Oynanış ve Yenilikler

System Shock 2, oynanış açısından ilk oyuna oldukça benziyor. Birinci şahıs perspektifinden oynanan bu oyunda, klasik İngiliz anahtarımızın yanı sıra tabanca, pompalı tüfek ve lazer silahı gibi çeşitli silahları kullanabiliyoruz. Bunun yanı sıra, bu sefer psişik güçler ve farklı uzaylı silahları da devreye giriyor. İlk oyundan ayrılan en önemli özelliklerden biri, artık daha fazla RPG (rol yapma oyunu) unsurlarının varlığı. Örneğin, bazı zırhları giyebilmek için karakterimizi geliştirmemiz, bazı silahları kullanabilmek için ise çeşitli yeteneklerimizi artırmamız gerekiyor.
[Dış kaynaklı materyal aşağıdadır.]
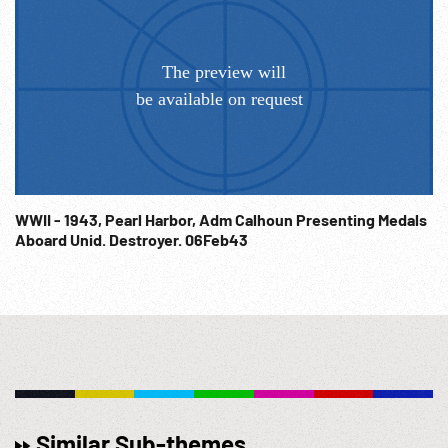
WWII - 1943, Pearl Harbor, Adm Calhoun Presenting Medals
Aboard Unid. Destroyer. 06Feb43
Similar Sub-themes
En belirgin değişikliklerden biri, silahların kullanıldıkça aşınması ve zamanla bozulup kullanılamaz hale gelmesi. Eğer tamir yeteneğiniz varsa, onları bir nebze onarabiliyorsunuz; ancak tüm yetenek puanlarını bu özelliğe yatırmak riskli bir tercih olabilir. Silahları sürekli tamir etmek zorunda kalmak oldukça can sıkıcı bir durum.

Yılların İzleri

Eğer System Shock 2’yi daha önce oynadıysanız, burada anlattıklarım size tanıdık gelecektir. Oyun, tam olarak hatırladığınız gibi, ancak birkaç güncellemeyle birlikte. Grafikler daha yüksek çözünürlükte, kaplamalar daha iyi, kontroller daha akıcı (artık geri gitmek için X’e basmanıza gerek yok), elden geçirilmiş ara sahneler, kontrolcü desteği ve yeni karakter ile silah modellemeleri mevcut. Ayrıca, 144 FPS’de çalışması ve zamanında düzgün çalışmayan kooperatif desteğini bu kez başarıyla sunması da önemli bir artı. Tüm bunların yanı sıra, oyun, hikaye ve seslendirmeler açısından da hatırladığınız gibi. Çünkü bu, tam anlamıyla bir remake değil; bir remaster… Dolayısıyla, System Shock Remake’i oynadıktan sonra benzer bir deneyim arayışına girecek olursanız, hayal kırıklığına uğrayabilirsiniz. Unutmayın ki, bu oyun, Half-Life ve Thief’ten sadece bir yıl sonra, Deus Ex’ten ise bir yıl önce piyasaya sürüldü. Yaşını artık iyice belli ediyor; bu da en çok çatışma mekaniklerinde kendini gösteriyor. Eğer oyunu ilk kez oynuyorsanız, yakın dövüş sahnelerinde düşmanların hantal hareketleri ve vuruş hissiyatının eksikliği sizi bir miktar soğutabilir.

Öte yandan, BioShock’un temellerinin nereden geldiğini görmek isteyenler için eşsiz bir fırsat sunuyor bu remaster. İki oyun arasındaki benzerlikler dikkat çekici. Psişik güçler ve plazmidler, hacklenebilen taretler ve otomatlar, öldüğünüzde tekrar canlanmanızı sağlayan odacıklar, ses kayıtları ve hayaletsel görüntülerle anlatılan hikaye, mutasyona uğramış insan düşmanlar… Ve tabii ki karmaşık bir senaryo.

Teknik anlamda da gayet başarılı bir remaster ile karşı karşıyayız. Ana menüdeki küçük takılmaları saymazsak, oyun süresi boyunca tek bir hata ile bile karşılaşmadım. Sonuç olarak, ister serinin sıkı bir hayranı olun, ister bu kült klasikle ilk kez tanışacak birisi, System Shock 2’yi günümüzde oynamanın en iyi yolu kesinlikle bu remaster’dır.